- **PROBLEM**: Please work out how many lines in the material contain "begin" and give only that figure.

- **AVAILABLE DATA**:

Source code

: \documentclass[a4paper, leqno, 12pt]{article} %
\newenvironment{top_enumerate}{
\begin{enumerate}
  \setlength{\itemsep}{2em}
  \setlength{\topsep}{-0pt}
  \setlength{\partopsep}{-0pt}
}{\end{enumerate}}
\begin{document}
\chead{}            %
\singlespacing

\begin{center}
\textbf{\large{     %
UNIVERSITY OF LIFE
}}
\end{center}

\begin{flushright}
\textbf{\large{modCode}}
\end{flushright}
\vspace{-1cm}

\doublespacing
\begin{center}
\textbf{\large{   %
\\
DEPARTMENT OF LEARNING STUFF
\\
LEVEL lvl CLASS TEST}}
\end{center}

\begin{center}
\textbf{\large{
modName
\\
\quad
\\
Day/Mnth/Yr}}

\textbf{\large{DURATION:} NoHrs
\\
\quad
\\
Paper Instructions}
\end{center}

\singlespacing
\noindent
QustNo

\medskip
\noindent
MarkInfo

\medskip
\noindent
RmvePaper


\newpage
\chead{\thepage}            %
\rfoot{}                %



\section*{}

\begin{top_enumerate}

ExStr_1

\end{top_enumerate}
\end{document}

- **RESPONSE FOR THIS EXERCISE**: 7